For most dentists in Alabama, the COVID-19 shutdown during March and April meant slowing down and spending a lot more time at home. Unless, of course, you are Dr. Mark McIlwain.
McIlwain (’82) is a partnering oral surgeon at Oral and Facial Surgery of the Shoals in Sheffield and Florence, Alabama, President of the Board of Dental Examiners of Alabama (BDEA), team doctor for the Deshler High School Tigers, medical supervisor at the Helen Keller Hospital Surgery Pavilion, and most recently, the official supervisor for the Alabama Department of Public Health’s (ADPH) offsite COVID-19 Testing Center at Helen Keller Hospital in Tuscumbia.
“We became aware of the health risks of COVID-19 in February, and so fortunately, the BDEA began preparing for how the virus might impact dentistry and medicine early on” said McIlwain. “By the time March rolled around, we were already prepared to respond to the pandemic with increased safety measures.”
Soon after came mandates from the Office of the Governor of Alabama and the ADPH to stop all elective procedures in an effort to help keep patients out of hospitals and emergency rooms.
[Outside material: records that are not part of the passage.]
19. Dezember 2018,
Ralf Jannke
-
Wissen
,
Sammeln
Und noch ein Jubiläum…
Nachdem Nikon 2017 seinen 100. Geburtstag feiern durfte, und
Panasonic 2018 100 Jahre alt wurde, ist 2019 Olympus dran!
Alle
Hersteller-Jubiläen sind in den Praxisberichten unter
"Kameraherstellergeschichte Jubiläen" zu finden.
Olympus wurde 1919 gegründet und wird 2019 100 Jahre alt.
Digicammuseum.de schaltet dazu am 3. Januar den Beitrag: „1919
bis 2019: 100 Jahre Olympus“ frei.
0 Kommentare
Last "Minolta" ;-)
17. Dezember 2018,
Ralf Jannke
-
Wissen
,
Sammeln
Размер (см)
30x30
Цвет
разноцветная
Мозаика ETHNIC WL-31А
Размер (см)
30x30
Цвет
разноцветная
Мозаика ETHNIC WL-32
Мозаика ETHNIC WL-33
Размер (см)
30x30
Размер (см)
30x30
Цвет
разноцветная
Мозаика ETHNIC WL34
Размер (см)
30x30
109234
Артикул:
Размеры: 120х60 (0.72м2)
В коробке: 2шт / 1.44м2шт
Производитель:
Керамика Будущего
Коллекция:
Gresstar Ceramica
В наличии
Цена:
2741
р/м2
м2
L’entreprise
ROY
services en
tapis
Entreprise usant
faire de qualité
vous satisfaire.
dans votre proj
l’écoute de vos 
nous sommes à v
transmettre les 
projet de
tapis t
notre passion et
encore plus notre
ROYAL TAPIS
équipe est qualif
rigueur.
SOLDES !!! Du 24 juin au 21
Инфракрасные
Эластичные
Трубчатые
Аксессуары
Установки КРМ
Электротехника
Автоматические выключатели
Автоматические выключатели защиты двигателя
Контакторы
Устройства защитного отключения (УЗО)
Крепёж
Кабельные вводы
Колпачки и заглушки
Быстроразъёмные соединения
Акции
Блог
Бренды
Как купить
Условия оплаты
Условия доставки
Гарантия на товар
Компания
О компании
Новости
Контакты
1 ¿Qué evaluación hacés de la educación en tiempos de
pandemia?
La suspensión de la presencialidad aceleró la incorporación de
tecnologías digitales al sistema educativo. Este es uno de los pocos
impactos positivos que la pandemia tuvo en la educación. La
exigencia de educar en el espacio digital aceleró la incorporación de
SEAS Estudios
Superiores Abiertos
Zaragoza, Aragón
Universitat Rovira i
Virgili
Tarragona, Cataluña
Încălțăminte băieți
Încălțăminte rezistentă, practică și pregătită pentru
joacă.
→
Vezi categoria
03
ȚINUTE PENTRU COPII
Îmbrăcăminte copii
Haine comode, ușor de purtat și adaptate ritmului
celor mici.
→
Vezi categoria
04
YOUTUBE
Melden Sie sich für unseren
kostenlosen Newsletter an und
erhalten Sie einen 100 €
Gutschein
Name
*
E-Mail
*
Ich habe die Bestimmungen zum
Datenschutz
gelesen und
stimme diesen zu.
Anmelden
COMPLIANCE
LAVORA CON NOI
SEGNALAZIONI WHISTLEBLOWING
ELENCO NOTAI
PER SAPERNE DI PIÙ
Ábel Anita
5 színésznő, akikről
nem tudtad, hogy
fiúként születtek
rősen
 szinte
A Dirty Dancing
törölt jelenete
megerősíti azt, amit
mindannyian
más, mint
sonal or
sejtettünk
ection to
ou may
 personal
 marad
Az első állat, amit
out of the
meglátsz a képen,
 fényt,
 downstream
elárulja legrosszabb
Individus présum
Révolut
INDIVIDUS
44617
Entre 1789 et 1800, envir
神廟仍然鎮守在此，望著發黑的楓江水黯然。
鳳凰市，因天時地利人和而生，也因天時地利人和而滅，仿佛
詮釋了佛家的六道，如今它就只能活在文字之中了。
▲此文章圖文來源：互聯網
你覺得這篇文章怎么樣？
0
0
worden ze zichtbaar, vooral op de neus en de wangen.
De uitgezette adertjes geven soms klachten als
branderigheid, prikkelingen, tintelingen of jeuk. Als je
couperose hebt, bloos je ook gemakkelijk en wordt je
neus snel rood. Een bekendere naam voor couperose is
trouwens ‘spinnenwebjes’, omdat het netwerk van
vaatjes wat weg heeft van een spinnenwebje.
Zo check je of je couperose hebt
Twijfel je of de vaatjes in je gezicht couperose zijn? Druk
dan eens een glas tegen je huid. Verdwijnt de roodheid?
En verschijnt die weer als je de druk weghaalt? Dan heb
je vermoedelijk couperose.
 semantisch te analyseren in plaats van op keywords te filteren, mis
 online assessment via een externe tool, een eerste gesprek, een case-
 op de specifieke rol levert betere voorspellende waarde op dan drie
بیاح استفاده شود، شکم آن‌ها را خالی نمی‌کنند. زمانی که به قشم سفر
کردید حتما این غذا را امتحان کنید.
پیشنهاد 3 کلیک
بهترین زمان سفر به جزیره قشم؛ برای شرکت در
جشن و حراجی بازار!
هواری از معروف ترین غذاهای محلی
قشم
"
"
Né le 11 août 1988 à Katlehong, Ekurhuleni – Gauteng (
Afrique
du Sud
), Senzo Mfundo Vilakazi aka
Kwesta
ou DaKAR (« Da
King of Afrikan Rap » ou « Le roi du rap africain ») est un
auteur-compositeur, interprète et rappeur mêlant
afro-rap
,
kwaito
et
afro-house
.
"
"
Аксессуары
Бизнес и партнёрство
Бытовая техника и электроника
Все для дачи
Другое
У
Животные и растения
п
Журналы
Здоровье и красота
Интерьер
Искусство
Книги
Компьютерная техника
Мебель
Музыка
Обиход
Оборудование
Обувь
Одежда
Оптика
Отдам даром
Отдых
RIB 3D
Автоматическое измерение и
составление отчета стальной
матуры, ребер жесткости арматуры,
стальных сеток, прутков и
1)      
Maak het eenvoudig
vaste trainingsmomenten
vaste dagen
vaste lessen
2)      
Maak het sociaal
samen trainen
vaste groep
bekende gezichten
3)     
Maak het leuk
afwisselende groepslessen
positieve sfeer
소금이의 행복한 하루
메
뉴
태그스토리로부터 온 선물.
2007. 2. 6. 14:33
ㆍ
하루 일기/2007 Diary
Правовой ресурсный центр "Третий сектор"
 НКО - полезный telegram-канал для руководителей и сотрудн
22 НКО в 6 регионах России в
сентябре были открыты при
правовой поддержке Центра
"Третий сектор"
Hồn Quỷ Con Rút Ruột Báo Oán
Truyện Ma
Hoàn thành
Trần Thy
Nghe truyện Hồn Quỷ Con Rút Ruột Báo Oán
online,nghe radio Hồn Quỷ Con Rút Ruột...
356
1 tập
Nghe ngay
During this time, the Alabama Dental Association (ALDA) turned to the BDEA for advice. The recommendations McIlwain and the BDEA made to ALDA eventually comprised about eighty percent of the ALDA’s earliest recommendations for dentistry best practices.
During the shutdown, McIlwain would begin his workday seeing emergency patients at his office. From there, he would drive to treat hospital patients, and then finally make his way out to the COVID Testing Center to see testing patients – all while juggling multiple phone calls, text messages, and emails with other members of the BDEA, ALDA, ADPH, the governor’s office, and constituent dentists around the state who reached out to him for help and advice during such a strange and difficult time. “I was easily pulling 12 to 14 hour days during this time, just trying to keep the train on the tracks!” he said.
These phone calls soon turned to conversations regarding the protocols and procedures needed for dentists to safely return full-time in May. Most were particularly concerned about the lack of availability of PPE, mitigating aerosol, and how to appropriately social distance staff and patients in an office with an open-concept floorplan. McIlwain personally helped dentists across the state modify their office environment to meet the new BDEA requirements. He predicts these new rules and procedures have permanently changed the way dental offices will be designed in the future. He foresees more individualized rooms for patient care, each equipped with its own exhaust system to mitigate aerosol and ultraviolet lights built into overhead ductwork to kill viruses.
The timing of the coronavirus shutdown in Alabama had UAB’s dental students nervous about how board examinations and licensing might be effected. But McIlwain and the BDEA were quick to modify testing to fit the current situation. The result was the implementation of clinical typodont manikin examinations that continued to fulfill the same licensing requirements the BDEA always demands. At the end of May, the BDEA approved to accept these manikin examinations for the next twelve months.
McIlwain is pleased to see that the protocol the BDEA put into place in the spring seems to be effective; to date, there have been no cases in Alabama in which the spread of COVID-19 can be traced to contact with a dentist or while visiting a dentist’s office. The BDEA continues to pinpoint and vet potentially weak areas of the protocol though, and will modify and improve it as needed.
Though the last four months have been stressful and challenging, McIlwain sees a silver lining. “You really and truly don’t communicate with people around the state as much as you should,” he shared. “I’ve talked with at least one person in every single one of the 67 counties in Alabama in the last four months. It has been fun renewing friendships and getting the chance to talk with others who are in the same boat. I’ve really enjoyed that aspect.”